• **YOUR TASKS**:
[1] Copy out the part of the forum thread on feeling stuck after a car crash that runs between "## Tommygunz (Sep" and "had to say.", inclusive.
[2] Extend the forum thread on depersonalization after a car crash, picking up where it stops.

• **PAGE EXCERPT**:

# STUCK



## JessMess (Jan 8, 2009)

im completely depersonalized i cant eecognize anything i just got in a car crash n im trying to heal bu my bodys gettin thrown aeround i cant connect with it i dnt wanna get sicker and die i dnt want my immune system to bust. i cant stop obsessing over realizt y why were here the meaning of life im just plain stuck and miserable i cant relax or get out


----------



## JessMess (Jan 8, 2009)

im trying to use all of this extra energy to be spiritual and work on my karma, not over analyze my existence. my cognitions are just super stuck on one thing, freaking myself out. im making myself go crazy. i know that exposure therapy is half the battle and the other half is uprising. maybe im stressed cuz i met someone special and im nervous about where its gonna go? or maybe its cuz im crippled from the car accident. trying times... =[ i feel alone, badly. if anyone wants to chat about this weird ass shit you cna aim me at jesser741 i think this is the worst day of my life but thats part of the anxiety disorder everything is somepletely over sensitized and amplified. its traumatic. i alomsot feel like i HAVE to go crazy, or somethings wrong with me. or like if i dotn go crazy, then im ignoring the truth. does that amke any sense? anyone want to pick my brain


----------



## Tommygunz (Sep 7, 2009)

time out jess. are you for real crippled from the accident? or just like temporarily on your ass from the injuries? either way, i'm so sorry this has happened to you. you have always been a ray of sunshine around here. when i first joined this site you were always super witty with your replies and i got a kick out of reading what you had to say.


----------



## JessMess (Jan 8, 2009)

• **SUPPLIED DATA**:
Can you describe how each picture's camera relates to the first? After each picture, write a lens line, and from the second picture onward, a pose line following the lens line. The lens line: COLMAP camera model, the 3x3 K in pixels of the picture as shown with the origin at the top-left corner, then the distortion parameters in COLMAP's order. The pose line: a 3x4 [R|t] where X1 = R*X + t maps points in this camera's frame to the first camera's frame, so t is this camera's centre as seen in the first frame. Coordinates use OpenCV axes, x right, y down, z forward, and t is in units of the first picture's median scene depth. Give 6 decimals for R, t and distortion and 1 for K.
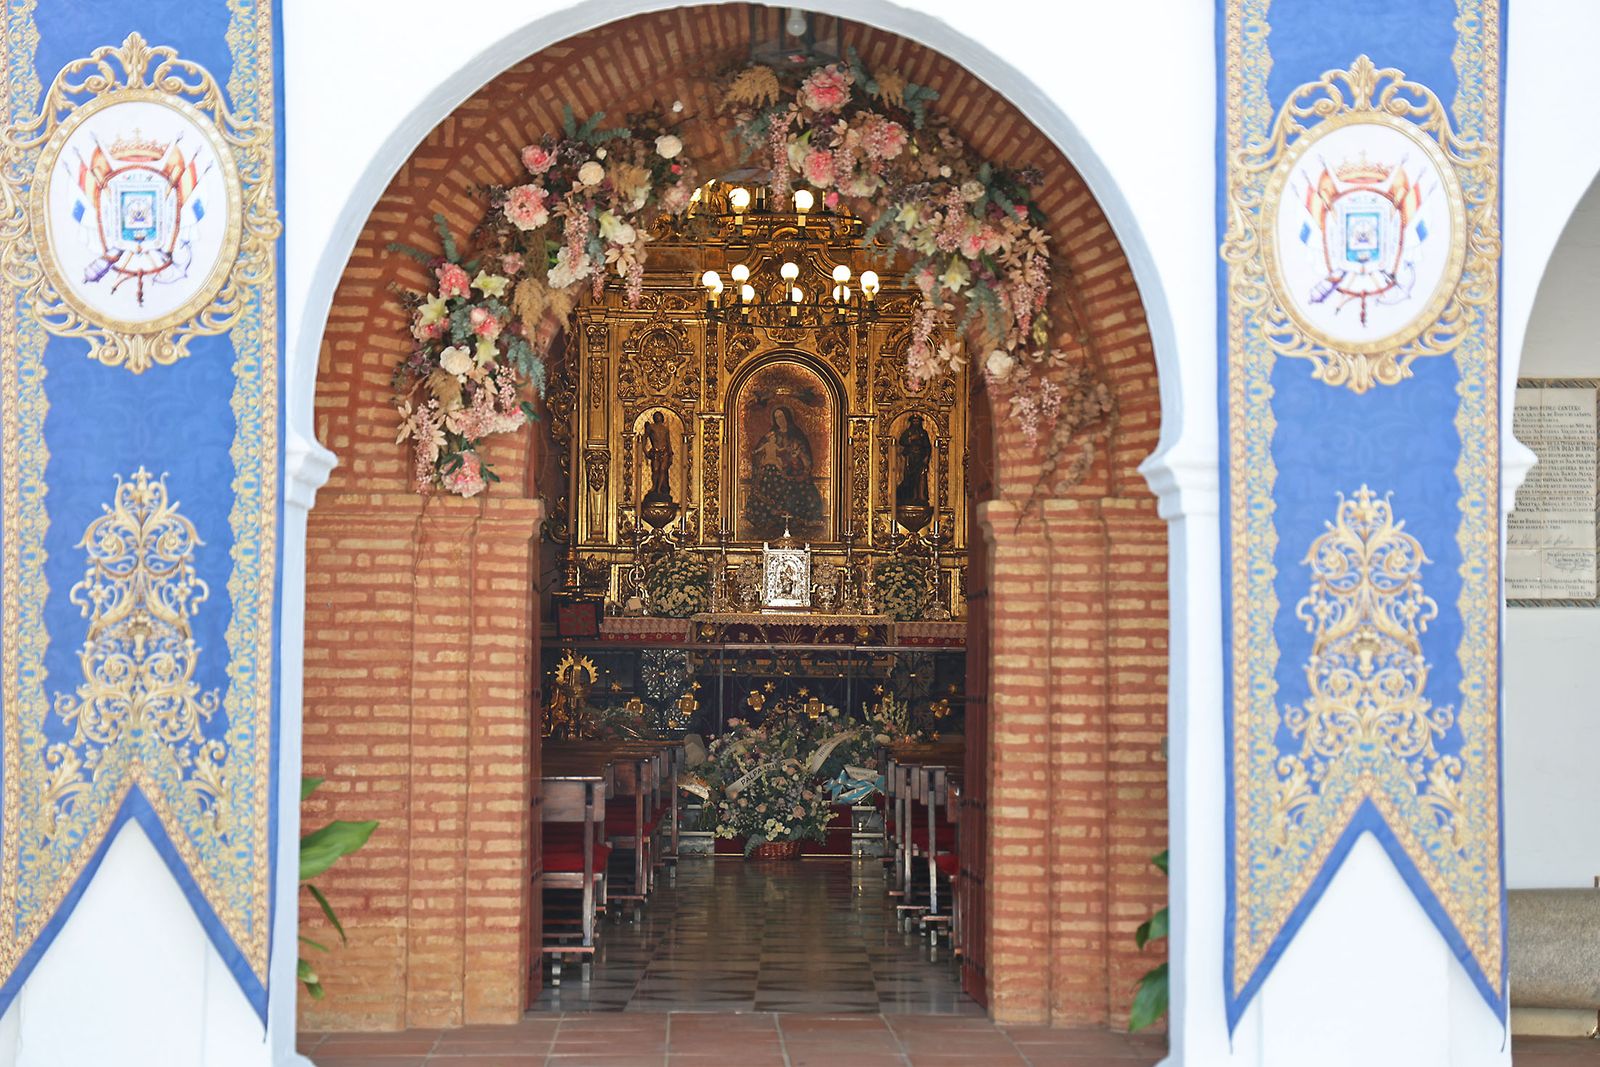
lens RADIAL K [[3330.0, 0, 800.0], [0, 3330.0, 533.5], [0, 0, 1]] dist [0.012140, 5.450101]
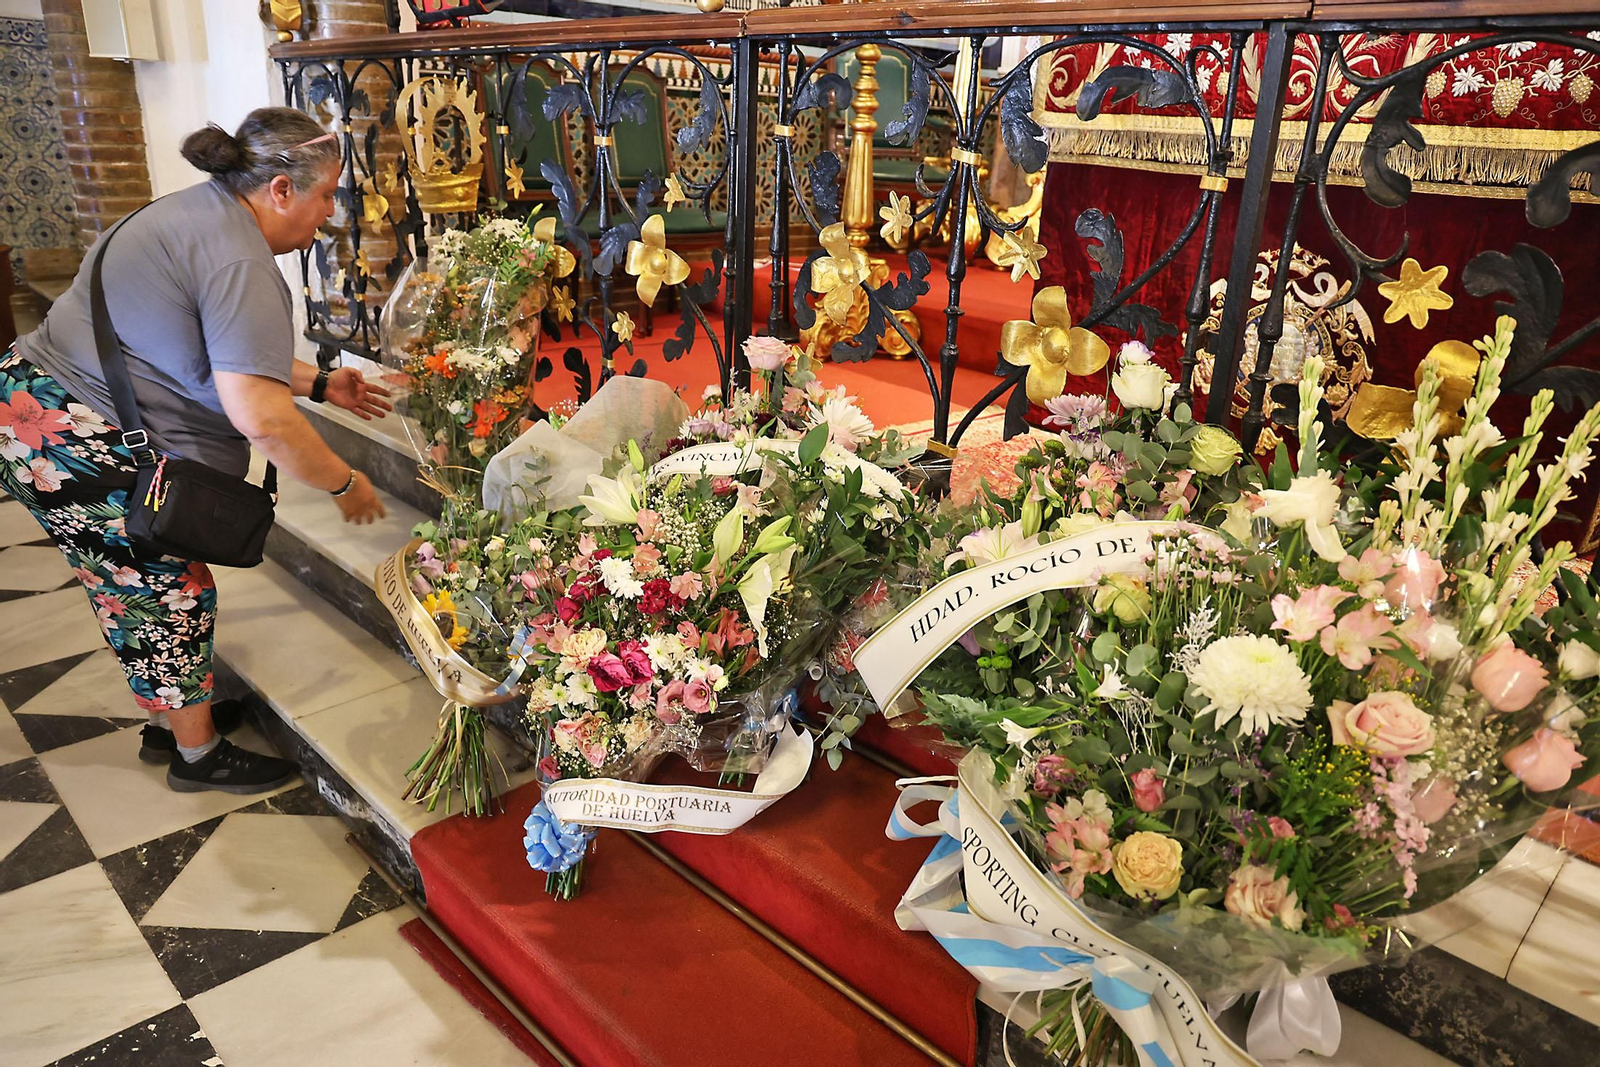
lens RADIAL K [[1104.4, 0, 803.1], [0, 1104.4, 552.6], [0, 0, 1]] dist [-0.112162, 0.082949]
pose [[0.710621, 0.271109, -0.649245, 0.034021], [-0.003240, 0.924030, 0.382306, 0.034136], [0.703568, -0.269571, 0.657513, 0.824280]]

...

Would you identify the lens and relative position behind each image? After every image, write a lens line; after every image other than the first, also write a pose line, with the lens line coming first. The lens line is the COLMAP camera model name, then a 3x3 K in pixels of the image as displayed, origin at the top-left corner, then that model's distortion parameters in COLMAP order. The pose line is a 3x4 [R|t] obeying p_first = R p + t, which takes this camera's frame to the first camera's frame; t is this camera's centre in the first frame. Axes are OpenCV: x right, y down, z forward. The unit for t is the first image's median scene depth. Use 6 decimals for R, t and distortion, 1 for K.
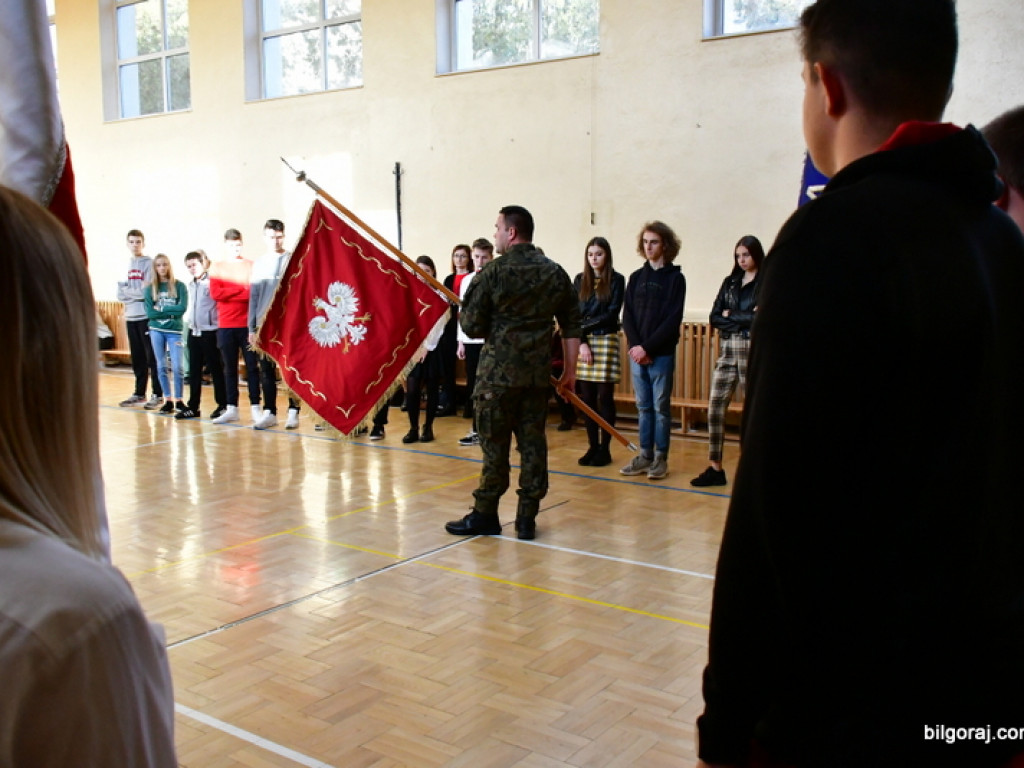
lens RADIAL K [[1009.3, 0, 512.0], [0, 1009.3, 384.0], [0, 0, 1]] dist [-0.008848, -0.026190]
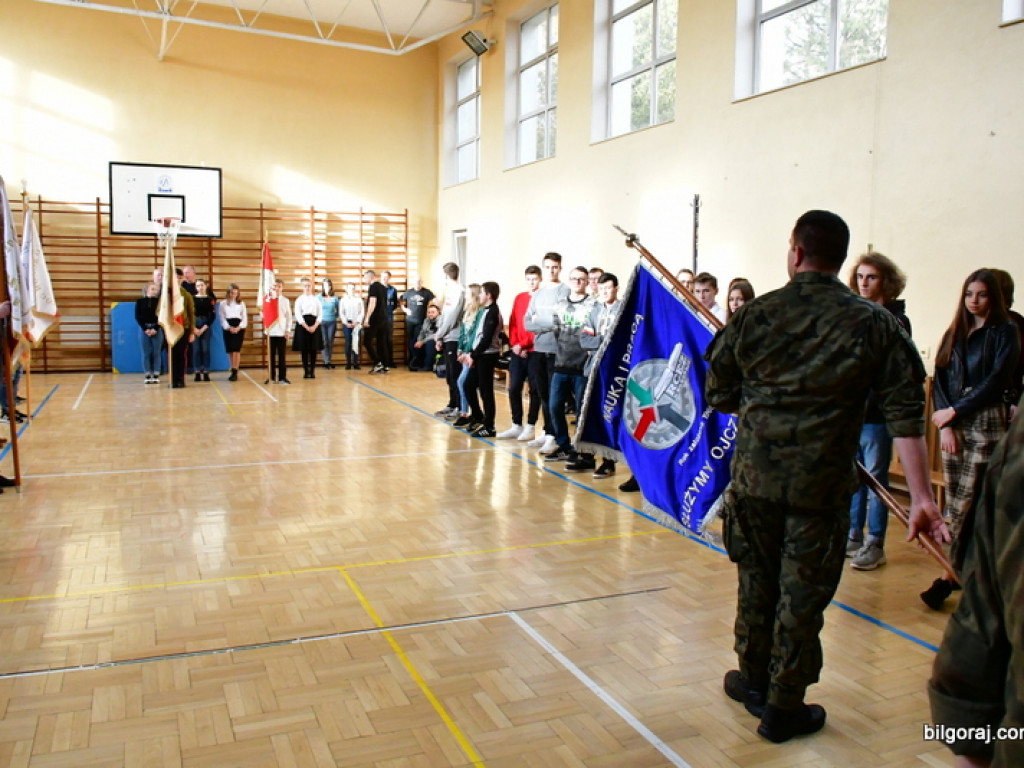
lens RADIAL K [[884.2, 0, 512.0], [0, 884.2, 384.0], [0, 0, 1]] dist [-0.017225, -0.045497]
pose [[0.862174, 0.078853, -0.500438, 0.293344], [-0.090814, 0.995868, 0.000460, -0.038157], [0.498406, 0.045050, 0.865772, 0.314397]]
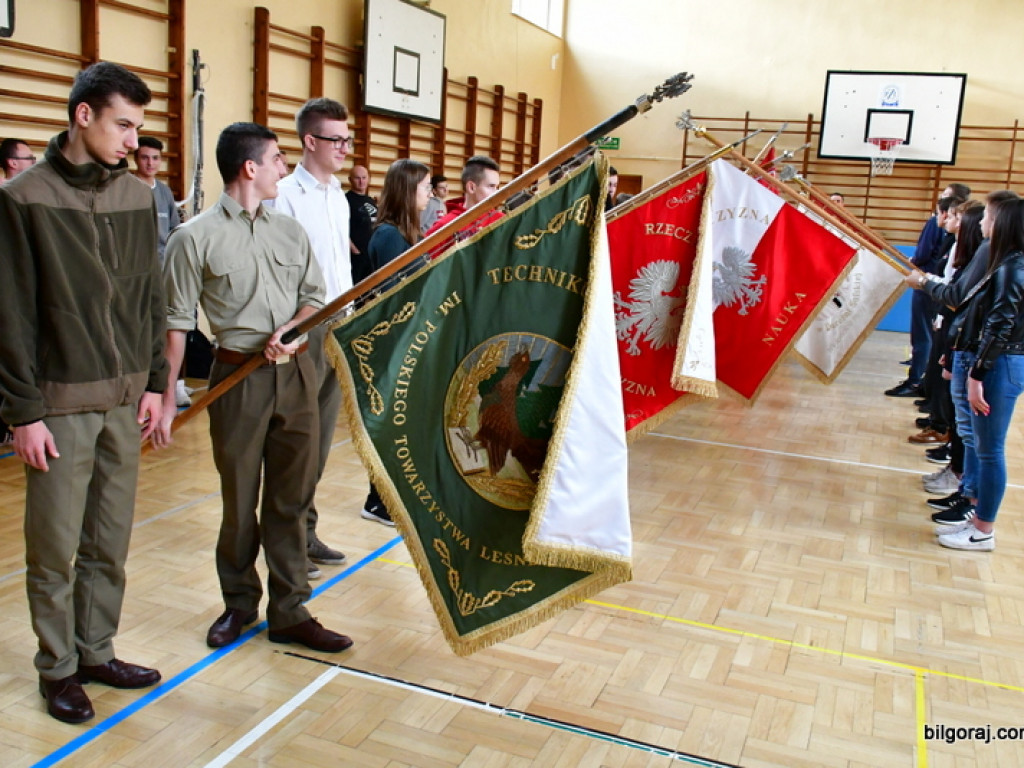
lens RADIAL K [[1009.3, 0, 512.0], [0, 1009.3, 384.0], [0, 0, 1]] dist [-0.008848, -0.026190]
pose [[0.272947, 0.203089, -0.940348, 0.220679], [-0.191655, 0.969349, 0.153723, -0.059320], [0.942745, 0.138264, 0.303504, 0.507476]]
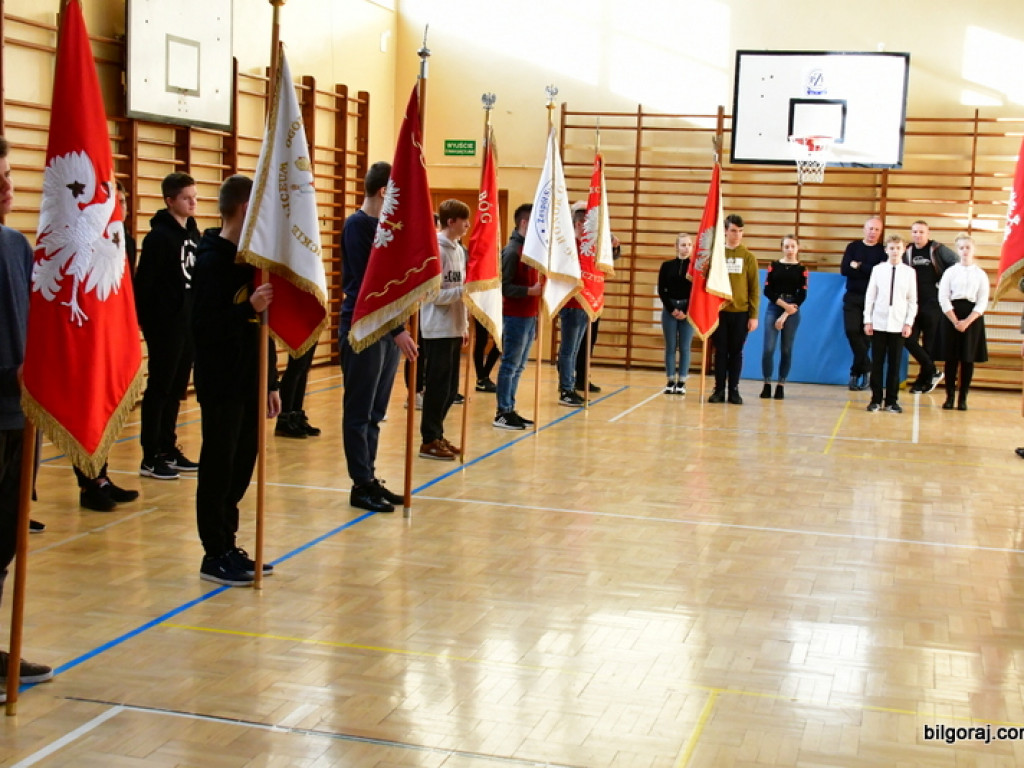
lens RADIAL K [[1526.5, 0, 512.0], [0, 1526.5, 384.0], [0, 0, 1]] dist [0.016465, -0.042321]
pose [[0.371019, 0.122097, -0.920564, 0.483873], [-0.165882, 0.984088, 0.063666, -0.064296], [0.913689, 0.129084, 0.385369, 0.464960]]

• **RESULTS OF THE TASKS**:
[1]
## Tommygunz (Sep 7, 2009)

time out jess. are you for real crippled from the accident? or just like temporarily on your ass from the injuries? either way, i'm so sorry this has happened to you. you have always been a ray of sunshine around here. when i first joined this site you were always super witty with your replies and i got a kick out of reading what you had to say.

[2]
i noticed it gets really bad during the day. every night is fine and the mornings are whatever. [not just sayin that cuz i like to drink at night.] i think this is all because during the day is when you do stuff and i dont think i can do stuff cuz i think im "crazy?" so i get stuck there and feel all out of whack. but i think it helps when i have the freak out episodes where im "falling away from reality and nothings real or im not alive " etc and then having the black out and screaming attack but when i come back i realized it was good cuz it was exposure therapy and the fear fades cuz i slwoly realize it cant hurt me, its just me fraking myself out cuz i feel like i "have to". i think part of all thsi is because im an artist, so i have a dark side to my mind that i cant help but explore because well...im an artist, im creative. i ask questions. i want to explore every groove of eveyrthing and anything possible. i was abused as a child is this relative at all ? and i think im just wayyyyy to far in my head. not just this but i over analyze everything. EVERYTHING. i back track text messages, conversations, things i did on a previous night, and ill do it over, over, and over. i have an obsessive personality. now u guys prolly think im comepletely insane and yes i am a very self conscious person. all i can say is fuck. i dont wanna be special i wanna be just like evryone else


----------



## JessMess (Jan 8, 2009)

that warms my heart to hear those words dude. yes i know im intelligent, and i think thats the problem. i mind fuck myself. aaanyways i have a FUCKED up ankle and a thrown out shoudler and abrasions on my chest, but im ok. its not broken. its just a bitch to get around. its literally black and purple though, its so bad. but im lucky, real lucky., im gonna be okay. thankls for caring


----------



## JessMess (Jan 8, 2009)

i think i should probably be more careful with my words. i didnt realize when i said it that crippled means terminal. fuck. i dont want to worry people. thats bad. i am "injured". sorry dude. =/


----------



## PositiveThinking! (Mar 5, 2010)

I hear you.. those existential questions are such a pain, it's been a long time now since I've been suffering of those, even though today it isn't that bad because I'm having a pretty heavy lack of breath because of allergies, goes to prove that distractions work, even if it's another kind of suffering


----------



## JessMess (Jan 8, 2009)

i know what you mean. i was real bad like a yr and a half ago or so. maybe even two. i would have to make myself cry or throw up just to get back in my body. its sad. i want to take care of myslef, not throw myself around. but i jsut let my mind take over with no avail.


----------



## JessMess (Jan 8, 2009)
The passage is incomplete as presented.